SUPPLIED RECORDS:
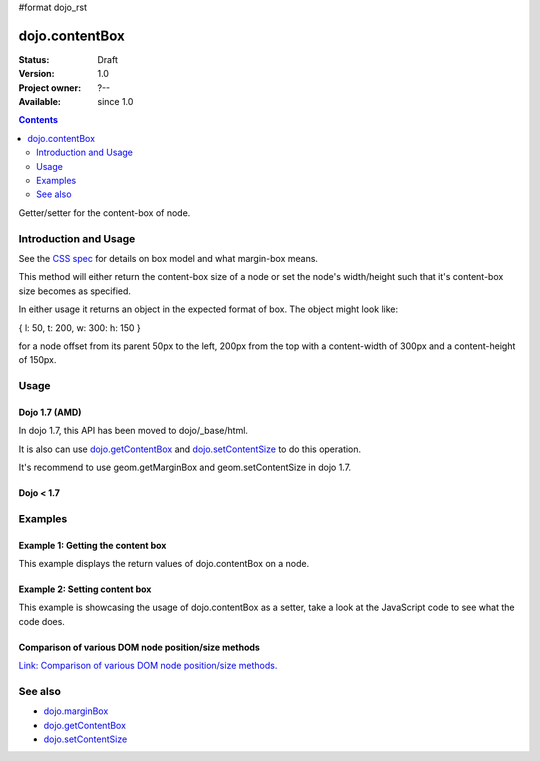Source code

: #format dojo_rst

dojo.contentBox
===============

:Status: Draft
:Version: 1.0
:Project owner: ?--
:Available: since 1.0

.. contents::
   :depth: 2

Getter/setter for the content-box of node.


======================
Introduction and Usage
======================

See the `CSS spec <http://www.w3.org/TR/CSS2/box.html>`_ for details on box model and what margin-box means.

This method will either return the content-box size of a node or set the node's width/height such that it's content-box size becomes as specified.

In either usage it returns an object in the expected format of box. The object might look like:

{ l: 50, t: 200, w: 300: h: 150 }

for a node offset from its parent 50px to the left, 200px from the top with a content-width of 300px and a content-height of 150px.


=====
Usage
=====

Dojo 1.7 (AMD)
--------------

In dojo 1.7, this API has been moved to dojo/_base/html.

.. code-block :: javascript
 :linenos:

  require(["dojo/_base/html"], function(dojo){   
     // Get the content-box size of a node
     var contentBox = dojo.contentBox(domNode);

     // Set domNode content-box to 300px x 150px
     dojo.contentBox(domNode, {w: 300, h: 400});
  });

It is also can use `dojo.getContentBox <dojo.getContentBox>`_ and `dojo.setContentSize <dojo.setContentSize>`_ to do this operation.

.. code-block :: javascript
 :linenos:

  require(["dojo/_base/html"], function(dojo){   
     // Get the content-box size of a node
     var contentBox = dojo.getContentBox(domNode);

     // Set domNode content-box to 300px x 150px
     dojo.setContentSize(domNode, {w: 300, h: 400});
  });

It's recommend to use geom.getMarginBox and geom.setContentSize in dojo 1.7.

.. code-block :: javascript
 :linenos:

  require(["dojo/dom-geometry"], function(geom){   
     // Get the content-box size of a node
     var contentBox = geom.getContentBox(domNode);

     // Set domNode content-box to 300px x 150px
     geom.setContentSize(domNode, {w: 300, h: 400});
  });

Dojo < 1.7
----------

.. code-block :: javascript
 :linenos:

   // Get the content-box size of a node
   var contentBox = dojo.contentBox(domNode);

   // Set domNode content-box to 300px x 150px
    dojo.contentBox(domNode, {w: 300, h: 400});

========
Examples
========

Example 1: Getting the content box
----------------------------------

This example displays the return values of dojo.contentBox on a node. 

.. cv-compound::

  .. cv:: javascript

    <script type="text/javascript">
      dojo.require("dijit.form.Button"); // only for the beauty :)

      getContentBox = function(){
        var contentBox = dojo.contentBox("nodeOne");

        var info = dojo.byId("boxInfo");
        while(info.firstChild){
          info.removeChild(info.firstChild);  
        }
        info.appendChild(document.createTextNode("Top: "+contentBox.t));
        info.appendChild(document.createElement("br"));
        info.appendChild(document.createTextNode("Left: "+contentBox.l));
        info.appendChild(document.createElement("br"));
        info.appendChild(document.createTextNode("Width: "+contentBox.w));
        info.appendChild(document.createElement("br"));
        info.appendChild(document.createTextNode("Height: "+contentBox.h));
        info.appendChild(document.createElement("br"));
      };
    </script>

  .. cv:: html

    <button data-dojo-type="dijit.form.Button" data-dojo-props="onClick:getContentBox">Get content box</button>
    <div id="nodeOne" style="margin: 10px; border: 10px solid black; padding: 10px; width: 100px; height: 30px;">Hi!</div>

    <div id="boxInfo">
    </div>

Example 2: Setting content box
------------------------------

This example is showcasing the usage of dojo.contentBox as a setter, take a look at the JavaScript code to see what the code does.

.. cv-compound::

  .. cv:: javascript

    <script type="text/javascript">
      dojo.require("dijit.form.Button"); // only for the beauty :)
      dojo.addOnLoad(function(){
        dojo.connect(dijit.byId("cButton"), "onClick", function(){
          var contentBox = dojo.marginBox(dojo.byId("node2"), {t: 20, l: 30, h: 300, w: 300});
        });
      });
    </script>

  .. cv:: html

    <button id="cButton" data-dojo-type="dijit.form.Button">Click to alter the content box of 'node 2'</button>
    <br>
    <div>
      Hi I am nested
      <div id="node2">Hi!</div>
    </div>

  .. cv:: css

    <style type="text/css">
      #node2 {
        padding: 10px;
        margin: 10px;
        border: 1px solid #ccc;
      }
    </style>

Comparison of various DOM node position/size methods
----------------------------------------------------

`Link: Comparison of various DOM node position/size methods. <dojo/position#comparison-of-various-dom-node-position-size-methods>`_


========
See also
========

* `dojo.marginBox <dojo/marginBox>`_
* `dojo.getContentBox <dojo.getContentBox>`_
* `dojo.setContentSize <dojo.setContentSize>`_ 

* * *

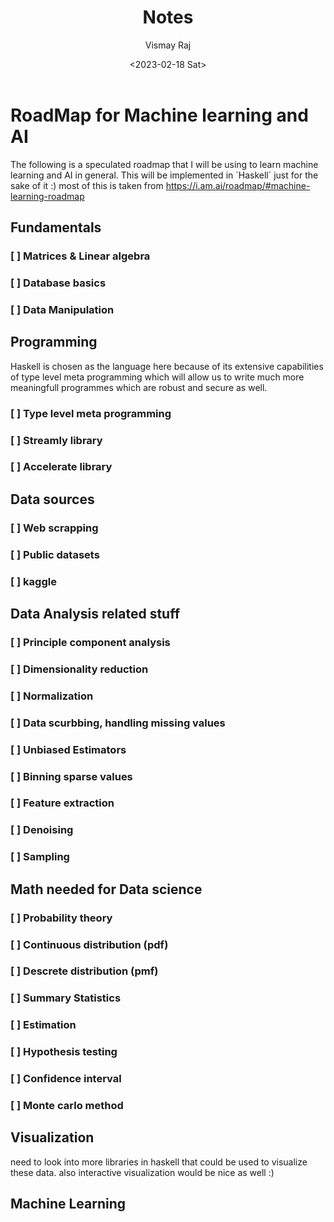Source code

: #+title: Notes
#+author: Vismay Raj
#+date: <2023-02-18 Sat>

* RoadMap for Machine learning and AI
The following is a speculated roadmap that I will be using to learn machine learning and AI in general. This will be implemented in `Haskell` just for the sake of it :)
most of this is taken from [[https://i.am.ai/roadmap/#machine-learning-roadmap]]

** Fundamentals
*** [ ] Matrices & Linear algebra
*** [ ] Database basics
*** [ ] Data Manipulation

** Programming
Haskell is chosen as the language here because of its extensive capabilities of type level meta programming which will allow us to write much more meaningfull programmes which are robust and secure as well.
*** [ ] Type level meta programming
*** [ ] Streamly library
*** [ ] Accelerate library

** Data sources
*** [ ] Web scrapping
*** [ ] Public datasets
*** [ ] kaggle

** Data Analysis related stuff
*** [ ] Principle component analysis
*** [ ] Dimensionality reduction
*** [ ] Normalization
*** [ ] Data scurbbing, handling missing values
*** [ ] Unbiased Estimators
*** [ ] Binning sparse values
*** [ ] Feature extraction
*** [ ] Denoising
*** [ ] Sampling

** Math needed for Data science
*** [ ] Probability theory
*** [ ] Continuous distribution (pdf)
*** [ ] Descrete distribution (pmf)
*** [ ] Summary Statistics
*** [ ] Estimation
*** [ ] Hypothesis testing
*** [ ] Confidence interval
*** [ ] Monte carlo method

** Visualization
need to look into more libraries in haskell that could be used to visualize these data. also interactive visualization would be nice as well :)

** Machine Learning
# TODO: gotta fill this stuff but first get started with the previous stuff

PROMPT:
Among the lines above, find the one with "[ ] Database basics" and the one with "# TODO: gotta". Quote both and everything between them, exactly.

FINISHED TASK:
*** [ ] Database basics
*** [ ] Data Manipulation

** Programming
Haskell is chosen as the language here because of its extensive capabilities of type level meta programming which will allow us to write much more meaningfull programmes which are robust and secure as well.
*** [ ] Type level meta programming
*** [ ] Streamly library
*** [ ] Accelerate library

** Data sources
*** [ ] Web scrapping
*** [ ] Public datasets
*** [ ] kaggle

** Data Analysis related stuff
*** [ ] Principle component analysis
*** [ ] Dimensionality reduction
*** [ ] Normalization
*** [ ] Data scurbbing, handling missing values
*** [ ] Unbiased Estimators
*** [ ] Binning sparse values
*** [ ] Feature extraction
*** [ ] Denoising
*** [ ] Sampling

** Math needed for Data science
*** [ ] Probability theory
*** [ ] Continuous distribution (pdf)
*** [ ] Descrete distribution (pmf)
*** [ ] Summary Statistics
*** [ ] Estimation
*** [ ] Hypothesis testing
*** [ ] Confidence interval
*** [ ] Monte carlo method

** Visualization
need to look into more libraries in haskell that could be used to visualize these data. also interactive visualization would be nice as well :)

** Machine Learning
# TODO: gotta fill this stuff but first get started with the previous stuff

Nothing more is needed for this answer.